[Dataset entries]
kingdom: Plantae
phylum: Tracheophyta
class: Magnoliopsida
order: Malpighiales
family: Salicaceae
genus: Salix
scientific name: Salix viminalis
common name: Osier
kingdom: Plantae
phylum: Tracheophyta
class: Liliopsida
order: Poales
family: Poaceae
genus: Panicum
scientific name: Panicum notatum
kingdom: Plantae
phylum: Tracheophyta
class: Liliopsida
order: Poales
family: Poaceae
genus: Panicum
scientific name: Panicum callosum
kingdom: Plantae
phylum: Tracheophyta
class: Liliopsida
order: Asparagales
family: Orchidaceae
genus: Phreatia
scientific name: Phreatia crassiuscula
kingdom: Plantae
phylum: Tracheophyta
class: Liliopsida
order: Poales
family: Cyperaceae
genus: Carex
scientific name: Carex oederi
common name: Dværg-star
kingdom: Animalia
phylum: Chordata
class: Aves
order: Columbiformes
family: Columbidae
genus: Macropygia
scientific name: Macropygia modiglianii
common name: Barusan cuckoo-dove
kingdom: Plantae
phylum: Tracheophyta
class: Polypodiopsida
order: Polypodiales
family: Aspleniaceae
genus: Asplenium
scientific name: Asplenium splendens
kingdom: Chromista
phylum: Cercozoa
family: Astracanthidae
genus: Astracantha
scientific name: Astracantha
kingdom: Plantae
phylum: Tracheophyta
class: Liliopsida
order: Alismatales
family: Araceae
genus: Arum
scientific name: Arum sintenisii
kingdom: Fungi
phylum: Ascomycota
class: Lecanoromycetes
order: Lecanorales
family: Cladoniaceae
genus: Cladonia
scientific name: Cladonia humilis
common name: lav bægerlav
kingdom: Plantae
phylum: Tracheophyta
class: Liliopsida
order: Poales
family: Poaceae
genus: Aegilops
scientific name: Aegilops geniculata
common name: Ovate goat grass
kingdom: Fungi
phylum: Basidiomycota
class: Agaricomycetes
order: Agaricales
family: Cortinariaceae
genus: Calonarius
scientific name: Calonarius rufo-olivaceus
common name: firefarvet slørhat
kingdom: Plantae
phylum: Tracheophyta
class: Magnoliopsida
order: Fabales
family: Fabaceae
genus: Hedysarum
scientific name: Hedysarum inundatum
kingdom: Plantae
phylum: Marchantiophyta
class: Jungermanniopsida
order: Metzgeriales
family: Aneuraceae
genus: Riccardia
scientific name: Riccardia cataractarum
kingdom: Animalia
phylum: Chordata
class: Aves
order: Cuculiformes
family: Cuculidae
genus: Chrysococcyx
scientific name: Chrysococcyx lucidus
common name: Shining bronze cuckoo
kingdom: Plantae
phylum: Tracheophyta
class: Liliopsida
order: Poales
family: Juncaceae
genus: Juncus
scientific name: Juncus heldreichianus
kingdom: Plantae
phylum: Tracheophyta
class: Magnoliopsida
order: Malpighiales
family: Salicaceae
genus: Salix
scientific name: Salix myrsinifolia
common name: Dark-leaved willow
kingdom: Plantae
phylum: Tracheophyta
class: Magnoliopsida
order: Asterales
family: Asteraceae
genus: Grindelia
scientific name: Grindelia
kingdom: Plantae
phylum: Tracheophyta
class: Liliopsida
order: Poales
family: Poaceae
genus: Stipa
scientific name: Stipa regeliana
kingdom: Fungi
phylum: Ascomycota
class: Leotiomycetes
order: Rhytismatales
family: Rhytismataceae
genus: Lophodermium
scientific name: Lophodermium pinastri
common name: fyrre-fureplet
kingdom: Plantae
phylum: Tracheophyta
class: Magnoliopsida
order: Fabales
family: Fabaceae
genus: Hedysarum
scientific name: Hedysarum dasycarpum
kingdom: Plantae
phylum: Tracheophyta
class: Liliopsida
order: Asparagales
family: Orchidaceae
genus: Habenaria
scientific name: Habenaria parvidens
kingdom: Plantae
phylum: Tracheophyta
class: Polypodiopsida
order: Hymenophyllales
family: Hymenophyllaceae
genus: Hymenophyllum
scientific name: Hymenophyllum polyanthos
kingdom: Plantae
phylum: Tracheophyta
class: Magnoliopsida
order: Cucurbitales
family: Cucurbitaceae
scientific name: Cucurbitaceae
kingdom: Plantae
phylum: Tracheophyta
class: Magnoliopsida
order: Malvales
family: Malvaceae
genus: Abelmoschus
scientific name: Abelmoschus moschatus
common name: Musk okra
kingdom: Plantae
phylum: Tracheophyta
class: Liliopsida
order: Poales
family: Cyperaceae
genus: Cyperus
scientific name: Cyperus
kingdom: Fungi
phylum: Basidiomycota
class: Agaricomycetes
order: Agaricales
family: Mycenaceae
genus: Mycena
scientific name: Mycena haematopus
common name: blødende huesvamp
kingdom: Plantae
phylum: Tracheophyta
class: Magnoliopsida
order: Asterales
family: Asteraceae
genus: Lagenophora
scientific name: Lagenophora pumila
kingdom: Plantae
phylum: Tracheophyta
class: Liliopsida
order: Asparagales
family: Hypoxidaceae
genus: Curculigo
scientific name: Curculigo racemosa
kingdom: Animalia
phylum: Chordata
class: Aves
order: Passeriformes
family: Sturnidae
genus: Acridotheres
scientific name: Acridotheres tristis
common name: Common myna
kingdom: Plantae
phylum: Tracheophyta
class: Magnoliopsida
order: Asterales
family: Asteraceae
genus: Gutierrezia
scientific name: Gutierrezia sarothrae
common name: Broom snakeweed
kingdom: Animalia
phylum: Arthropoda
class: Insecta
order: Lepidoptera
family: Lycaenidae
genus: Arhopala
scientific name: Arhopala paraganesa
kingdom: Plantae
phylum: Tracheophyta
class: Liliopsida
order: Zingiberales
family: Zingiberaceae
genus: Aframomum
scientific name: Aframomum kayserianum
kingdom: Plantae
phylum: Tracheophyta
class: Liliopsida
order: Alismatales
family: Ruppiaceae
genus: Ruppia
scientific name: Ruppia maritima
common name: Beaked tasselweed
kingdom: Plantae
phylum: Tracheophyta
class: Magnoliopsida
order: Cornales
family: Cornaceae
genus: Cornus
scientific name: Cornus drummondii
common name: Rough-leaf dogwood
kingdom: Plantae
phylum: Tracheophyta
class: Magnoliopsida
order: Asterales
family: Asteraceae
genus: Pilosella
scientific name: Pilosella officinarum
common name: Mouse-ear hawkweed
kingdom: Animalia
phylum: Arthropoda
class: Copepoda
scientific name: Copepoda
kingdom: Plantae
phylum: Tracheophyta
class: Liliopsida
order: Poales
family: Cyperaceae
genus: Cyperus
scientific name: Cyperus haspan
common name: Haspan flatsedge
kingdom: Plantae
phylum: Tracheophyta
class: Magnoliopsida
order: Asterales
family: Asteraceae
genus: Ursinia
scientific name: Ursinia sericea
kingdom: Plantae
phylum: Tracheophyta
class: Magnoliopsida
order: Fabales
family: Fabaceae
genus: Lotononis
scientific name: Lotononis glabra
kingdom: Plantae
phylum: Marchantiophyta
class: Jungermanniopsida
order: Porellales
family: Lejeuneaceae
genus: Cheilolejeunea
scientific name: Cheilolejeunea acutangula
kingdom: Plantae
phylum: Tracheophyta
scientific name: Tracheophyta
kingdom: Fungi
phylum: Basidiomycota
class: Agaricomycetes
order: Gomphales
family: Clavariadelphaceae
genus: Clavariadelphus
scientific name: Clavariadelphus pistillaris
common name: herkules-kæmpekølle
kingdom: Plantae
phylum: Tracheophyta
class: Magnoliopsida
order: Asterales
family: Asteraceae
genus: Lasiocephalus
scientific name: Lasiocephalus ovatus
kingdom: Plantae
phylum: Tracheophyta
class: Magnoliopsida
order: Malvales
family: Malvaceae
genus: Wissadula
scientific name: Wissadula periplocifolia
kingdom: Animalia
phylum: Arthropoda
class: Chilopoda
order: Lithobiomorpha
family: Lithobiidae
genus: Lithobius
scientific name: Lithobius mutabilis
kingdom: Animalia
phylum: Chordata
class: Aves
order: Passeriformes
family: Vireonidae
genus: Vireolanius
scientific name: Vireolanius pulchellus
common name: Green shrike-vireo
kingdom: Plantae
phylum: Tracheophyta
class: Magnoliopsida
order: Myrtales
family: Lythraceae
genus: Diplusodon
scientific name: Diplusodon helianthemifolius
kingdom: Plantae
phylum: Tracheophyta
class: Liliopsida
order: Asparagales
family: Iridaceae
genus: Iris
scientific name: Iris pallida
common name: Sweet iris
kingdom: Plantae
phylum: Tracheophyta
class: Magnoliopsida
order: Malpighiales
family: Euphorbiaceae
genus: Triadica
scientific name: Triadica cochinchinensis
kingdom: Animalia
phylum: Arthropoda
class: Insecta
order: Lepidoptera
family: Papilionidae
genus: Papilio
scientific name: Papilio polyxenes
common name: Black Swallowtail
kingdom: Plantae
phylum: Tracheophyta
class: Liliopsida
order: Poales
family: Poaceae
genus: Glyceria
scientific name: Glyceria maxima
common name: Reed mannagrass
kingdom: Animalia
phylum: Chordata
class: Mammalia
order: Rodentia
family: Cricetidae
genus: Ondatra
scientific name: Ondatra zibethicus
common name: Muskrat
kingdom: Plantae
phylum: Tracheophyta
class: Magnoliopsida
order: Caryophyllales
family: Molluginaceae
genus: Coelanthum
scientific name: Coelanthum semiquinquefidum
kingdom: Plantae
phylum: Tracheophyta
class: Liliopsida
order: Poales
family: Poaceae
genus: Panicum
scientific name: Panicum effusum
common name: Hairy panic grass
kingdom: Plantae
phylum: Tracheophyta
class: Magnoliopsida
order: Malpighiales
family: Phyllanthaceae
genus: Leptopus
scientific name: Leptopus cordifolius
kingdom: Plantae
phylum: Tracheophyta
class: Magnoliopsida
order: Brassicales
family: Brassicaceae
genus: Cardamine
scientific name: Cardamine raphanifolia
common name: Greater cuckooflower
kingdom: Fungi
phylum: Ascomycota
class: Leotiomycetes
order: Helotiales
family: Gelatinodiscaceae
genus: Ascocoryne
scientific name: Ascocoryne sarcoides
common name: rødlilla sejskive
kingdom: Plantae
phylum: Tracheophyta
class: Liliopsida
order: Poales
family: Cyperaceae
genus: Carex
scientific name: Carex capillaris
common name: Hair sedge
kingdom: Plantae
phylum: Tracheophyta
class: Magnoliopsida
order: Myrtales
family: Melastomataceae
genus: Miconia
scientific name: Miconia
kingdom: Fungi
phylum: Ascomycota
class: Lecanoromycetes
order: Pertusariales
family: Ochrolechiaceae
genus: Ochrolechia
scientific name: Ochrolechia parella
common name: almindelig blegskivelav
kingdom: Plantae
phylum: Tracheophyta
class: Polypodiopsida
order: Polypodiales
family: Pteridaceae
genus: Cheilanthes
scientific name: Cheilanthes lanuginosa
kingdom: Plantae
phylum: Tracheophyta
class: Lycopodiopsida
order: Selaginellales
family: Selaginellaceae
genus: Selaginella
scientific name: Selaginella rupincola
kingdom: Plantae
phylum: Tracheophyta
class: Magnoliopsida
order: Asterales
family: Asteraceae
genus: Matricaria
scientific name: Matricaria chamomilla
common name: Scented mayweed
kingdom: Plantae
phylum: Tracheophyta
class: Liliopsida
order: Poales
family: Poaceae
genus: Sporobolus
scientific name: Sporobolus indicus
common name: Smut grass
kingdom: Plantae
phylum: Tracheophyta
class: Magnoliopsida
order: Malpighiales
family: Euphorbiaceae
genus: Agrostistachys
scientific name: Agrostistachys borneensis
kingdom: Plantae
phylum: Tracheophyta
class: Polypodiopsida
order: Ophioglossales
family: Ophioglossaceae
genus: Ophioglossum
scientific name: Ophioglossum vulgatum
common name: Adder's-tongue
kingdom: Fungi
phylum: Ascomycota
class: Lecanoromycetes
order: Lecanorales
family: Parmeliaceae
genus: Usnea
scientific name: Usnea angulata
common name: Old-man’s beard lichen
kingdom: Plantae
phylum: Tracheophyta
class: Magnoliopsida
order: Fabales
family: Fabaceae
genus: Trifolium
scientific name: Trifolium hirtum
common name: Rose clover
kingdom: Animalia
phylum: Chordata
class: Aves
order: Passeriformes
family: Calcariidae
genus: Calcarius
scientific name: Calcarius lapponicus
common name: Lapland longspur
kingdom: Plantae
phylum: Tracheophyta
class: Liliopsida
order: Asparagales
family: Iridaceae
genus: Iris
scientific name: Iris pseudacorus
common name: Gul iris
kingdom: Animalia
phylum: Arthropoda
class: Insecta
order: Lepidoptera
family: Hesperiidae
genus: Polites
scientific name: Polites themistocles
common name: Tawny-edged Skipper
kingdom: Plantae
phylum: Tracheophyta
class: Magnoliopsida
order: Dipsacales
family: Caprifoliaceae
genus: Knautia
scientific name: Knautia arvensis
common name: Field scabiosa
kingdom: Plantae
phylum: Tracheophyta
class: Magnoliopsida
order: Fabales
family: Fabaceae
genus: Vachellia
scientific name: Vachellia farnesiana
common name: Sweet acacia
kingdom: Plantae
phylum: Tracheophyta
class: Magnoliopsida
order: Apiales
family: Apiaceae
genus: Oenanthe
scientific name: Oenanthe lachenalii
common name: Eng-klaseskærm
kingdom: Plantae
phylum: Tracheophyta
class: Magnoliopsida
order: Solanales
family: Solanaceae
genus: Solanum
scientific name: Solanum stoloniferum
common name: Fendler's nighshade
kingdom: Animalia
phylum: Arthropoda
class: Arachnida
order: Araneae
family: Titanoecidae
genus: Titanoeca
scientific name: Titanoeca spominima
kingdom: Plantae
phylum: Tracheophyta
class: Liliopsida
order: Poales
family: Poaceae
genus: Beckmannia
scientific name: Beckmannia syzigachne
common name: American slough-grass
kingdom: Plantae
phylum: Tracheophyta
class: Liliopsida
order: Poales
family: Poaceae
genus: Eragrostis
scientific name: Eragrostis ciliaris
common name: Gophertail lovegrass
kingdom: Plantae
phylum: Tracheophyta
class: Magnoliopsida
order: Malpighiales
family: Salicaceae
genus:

DIRECTION - Starting at the first line of the listing and ending at the line with "genus: Macropygia", change each "common name" to "vernacular name". Write out that stretch of the listing with nothing else altered.

SOLUTION FOR THIS EXERCISE -
kingdom: Plantae
phylum: Tracheophyta
class: Magnoliopsida
order: Malpighiales
family: Salicaceae
genus: Salix
scientific name: Salix viminalis
vernacular name: Osier
kingdom: Plantae
phylum: Tracheophyta
class: Liliopsida
order: Poales
family: Poaceae
genus: Panicum
scientific name: Panicum notatum
kingdom: Plantae
phylum: Tracheophyta
class: Liliopsida
order: Poales
family: Poaceae
genus: Panicum
scientific name: Panicum callosum
kingdom: Plantae
phylum: Tracheophyta
class: Liliopsida
order: Asparagales
family: Orchidaceae
genus: Phreatia
scientific name: Phreatia crassiuscula
kingdom: Plantae
phylum: Tracheophyta
class: Liliopsida
order: Poales
family: Cyperaceae
genus: Carex
scientific name: Carex oederi
vernacular name: Dværg-star
kingdom: Animalia
phylum: Chordata
class: Aves
order: Columbiformes
family: Columbidae
genus: Macropygia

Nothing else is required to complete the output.